In Ardrossan, there are five churches. St.Peter-in-Chains is a Roman Catholic church and was designed by Jack Coia and opened in 1938. It is a Category A Listed building, with the Stations of the Cross are by Archibald Dawson. Park Church is a meeting place of the Church of Scotland, whilst there is also an EU Congregational Church, Church of the Nazarene and a St Andrew's Scottish Episcopal Church located within the town.

===Amenities===
- Eglinton Country Park is linked to Ardrossan by the Sustrans Cyclepath.
- The town has two diplomatic missions, a Danish and a Norwegian consulate.
- The town has a municipal cemetery, on Sorbie Road, which was opened in 1854. It contains the graves of 23 sailors who died in the sinking of HMS Dasher.

===Sport===
Ardrossan is home to a number of sports teams including Ardrossan Winton Rovers, an association football club which plays in the West of Scotland League, and North Ayrshire Table Tennis Club.

===Castlehill===
Castlehill is also known as 'Cannon Hill' by locals. A historic ancient burial place on Castle Hill was vandalized in the 1950s. One tomb was then taken to the Barony Church on South Crescent for safekeeping.

A prehistoric shell-mound, measuring 102 ft by 16 ft, on the side of Cannon Hill, close to Ardrossan Town railway station, was excavated by the Ayrshire historian John Smith in the 1890s. Its length was mostly overhung by a few feet, by the rock face, which had formed a rock-shelter, which the excavation showed had been occupied at intervals over a considerable period. The railway workings had cut a longitudinal section in the mound, which overlay a 1 ft layer of raised beach sand.

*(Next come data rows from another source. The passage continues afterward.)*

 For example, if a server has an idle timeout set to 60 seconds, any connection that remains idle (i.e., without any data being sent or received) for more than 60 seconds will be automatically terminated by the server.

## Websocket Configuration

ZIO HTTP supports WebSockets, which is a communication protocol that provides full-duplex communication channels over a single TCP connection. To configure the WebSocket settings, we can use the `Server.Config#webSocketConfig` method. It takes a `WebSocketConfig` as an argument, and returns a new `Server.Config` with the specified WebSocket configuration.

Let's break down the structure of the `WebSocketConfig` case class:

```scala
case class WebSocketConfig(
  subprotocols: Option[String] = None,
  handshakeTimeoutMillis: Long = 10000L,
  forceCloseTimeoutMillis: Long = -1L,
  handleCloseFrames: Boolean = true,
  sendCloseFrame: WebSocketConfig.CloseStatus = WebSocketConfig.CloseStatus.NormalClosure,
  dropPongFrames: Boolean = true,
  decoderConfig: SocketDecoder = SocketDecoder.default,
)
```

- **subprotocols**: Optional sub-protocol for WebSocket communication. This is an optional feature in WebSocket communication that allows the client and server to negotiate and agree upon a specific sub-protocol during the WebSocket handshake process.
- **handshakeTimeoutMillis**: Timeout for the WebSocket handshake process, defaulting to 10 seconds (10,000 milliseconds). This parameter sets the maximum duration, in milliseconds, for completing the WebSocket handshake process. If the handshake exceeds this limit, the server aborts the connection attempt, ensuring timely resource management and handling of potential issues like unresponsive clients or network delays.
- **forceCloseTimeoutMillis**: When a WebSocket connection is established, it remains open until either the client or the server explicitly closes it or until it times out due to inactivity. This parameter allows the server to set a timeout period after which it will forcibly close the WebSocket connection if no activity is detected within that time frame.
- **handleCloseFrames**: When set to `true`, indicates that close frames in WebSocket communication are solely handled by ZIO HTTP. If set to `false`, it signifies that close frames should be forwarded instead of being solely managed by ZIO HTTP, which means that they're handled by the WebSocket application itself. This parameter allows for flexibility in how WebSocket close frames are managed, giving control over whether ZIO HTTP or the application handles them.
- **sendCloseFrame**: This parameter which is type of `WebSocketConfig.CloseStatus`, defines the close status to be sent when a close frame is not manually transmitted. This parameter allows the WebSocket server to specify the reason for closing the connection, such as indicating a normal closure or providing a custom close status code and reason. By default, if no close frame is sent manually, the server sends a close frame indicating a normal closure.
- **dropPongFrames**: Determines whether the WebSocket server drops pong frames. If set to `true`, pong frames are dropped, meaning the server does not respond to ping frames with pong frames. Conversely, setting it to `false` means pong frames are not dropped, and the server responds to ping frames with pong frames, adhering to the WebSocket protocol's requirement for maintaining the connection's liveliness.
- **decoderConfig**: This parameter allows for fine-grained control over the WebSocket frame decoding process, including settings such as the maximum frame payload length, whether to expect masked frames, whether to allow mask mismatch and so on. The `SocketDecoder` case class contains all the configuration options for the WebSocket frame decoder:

The mound was composed of seashells, mainly periwinkle and limpet, and animal bones.
Relics found included a stone 'anchor' with a groove cut round it for a rope, a possible stone sinker, fragments of very coarse, hammer stone, hand-made pottery, also pieces of wheel-turned, glazed pottery, a bone chisel, two bone needles, etc. No sign of the mound is visible today.

==Notable people==

- Roy Aitken, footballer, captain of Celtic Football Club in the 1980s and captain of the Scotland national team
- Sam Black, artist
- Flying Officer Kenneth Campbell, recipient of the Victoria Cross
- Dugald Drummond, born in Ardrossan in 1840, was chief mechanical engineer with the Caledonian Railway
- Peter Drummond, was a senior executive for the Glasgow and South Western Railway
- Peter Duncan, former Shadow Secretary of State for Scotland
- Bobby Ferguson, goalkeeper for Kilmarnock in the 1960s.
- Billy Gilmour, professional footballer, currently playing for Napoli and the Scotland national football team
- Janet Hendry, first female pilot in Scotland
- Elizabeth Innes (1921 - 2015), paediatric haematologist
- Paul Ireland, film director
- Calum Kennedy (1928–2006), popular exponent of Scottish Gaelic song in the 1950s and 60s
- Robert Lang Mitchell (1928-1996), in the original group of people who formed the Scottish National Party
- John Kerr, physicist who discovered the now-eponymous Kerr effect.
- Campbell Martin, journalist and former Independent Member of the Scottish Parliament for West of Scotland
- Mark Menzies, Conservative member of parliament for Fylde
- Craig Reid, footballer
- W.B. Young, Scottish rugby player
- Andy Boulton, Professional Darts Player, born 1973

==Other places with the same name==
The name Ardrossan has also been given to places elsewhere in the world:
- Ardrossan, South Australia
- Ardrossan, Alberta
- Ardross, Western Australia
- Ardrossan is the name of a large estate outside Philadelphia, owned by Robert Leaming Montgomery. His daughter, Helen Hope Montgomery Scott, was the inspiration for Tracy Lord, heroine of The Philadelphia Story.